NASA’s Osiris-Rex spacecraft will complete its seven-year mission on Sunday by flying by Earth and dropping off a sample of rubble it collected from the asteroid Bennu.

It is expected to deliver at least a cupful of pebbles and dust, which is significantly more than the amount brought back by Japan from two other asteroids. This will mark the largest asteroid sample ever obtained and brought back to Earth. The sample capsule will parachute into the Utah desert while the spacecraft heads off to encounter another asteroid.

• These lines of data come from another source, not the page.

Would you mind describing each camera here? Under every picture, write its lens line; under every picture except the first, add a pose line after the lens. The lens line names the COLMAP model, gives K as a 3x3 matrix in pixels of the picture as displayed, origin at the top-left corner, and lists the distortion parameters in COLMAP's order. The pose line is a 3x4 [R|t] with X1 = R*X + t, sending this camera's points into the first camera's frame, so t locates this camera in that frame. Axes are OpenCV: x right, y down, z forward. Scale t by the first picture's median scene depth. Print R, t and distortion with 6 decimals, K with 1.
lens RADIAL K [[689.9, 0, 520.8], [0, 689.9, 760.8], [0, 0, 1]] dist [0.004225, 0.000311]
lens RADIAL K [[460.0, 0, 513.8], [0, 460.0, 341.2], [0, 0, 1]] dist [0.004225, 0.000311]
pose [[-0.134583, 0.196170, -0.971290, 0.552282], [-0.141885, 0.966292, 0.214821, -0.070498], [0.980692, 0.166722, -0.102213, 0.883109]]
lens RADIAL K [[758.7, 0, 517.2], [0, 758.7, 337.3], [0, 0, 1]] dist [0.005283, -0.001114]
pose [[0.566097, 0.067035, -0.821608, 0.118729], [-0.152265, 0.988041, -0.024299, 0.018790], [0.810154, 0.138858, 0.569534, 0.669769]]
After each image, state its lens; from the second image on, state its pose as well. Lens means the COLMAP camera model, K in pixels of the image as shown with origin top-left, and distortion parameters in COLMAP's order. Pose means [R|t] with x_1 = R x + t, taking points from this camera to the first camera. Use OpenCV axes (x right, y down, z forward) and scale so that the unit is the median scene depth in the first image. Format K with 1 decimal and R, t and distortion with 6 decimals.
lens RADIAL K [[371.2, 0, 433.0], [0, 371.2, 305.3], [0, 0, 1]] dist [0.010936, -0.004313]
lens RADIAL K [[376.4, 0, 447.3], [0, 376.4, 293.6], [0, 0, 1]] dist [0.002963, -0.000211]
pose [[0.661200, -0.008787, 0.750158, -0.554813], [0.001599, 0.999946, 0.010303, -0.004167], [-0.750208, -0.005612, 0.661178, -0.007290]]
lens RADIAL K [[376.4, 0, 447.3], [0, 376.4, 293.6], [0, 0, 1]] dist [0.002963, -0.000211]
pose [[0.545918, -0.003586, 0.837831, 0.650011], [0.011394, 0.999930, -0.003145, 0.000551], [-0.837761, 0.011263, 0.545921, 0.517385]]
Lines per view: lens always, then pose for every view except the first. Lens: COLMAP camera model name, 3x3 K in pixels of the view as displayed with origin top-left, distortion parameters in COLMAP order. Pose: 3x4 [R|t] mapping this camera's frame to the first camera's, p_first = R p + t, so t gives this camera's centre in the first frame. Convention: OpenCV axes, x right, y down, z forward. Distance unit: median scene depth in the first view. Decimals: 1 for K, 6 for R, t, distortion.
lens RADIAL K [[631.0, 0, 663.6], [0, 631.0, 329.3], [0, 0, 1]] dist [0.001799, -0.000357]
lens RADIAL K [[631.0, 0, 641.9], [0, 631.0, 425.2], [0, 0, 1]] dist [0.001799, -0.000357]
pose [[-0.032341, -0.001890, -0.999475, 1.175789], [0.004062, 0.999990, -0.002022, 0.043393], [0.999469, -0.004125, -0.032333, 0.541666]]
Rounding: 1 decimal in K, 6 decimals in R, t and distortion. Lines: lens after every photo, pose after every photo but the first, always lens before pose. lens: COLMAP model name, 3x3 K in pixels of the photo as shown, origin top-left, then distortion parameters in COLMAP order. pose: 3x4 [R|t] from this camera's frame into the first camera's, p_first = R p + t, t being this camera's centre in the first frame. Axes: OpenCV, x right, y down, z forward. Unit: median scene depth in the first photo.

The Osiris-Rex mission has been a rollercoaster of challenges and accomplishments. The spacecraft arrived at Bennu in 2018 and spent two years studying the spinning space rock to identify the best spot for sample collection. It successfully touched the asteroid’s surface using its vacuum-like device, but an unexpected jammed lid caused some of the collected materials to spill into space. Despite this setback, the team managed to secure the remaining sample into the capsule.

Bennu, discovered in 1999, is about one-third of a mile wide and is believed to be a remnant of a larger asteroid collision. Its rocky surface is packed with boulders, and scientists believe it holds crucial evidence of the solar system’s formation. Osiris-Rex’s close study of Bennu will provide valuable insights into the history of our solar system and potentially help develop strategies for deflecting asteroids that may pose a threat to Earth in the future.

The sample capsule will be released from Osiris-Rex at a distance of 63,000 miles from Earth and will descend into the Utah Test and Training Range. The capsule will hit the Earth’s atmosphere at a speed of 27,650 mph and will be slowed down by a parachute for the final descent.

This mission marks a significant milestone in our understanding of asteroids and their potential impact on Earth. The sample collected from Bennu will serve as a time capsule from the early days of our solar system, shedding light on the origins of life on Earth.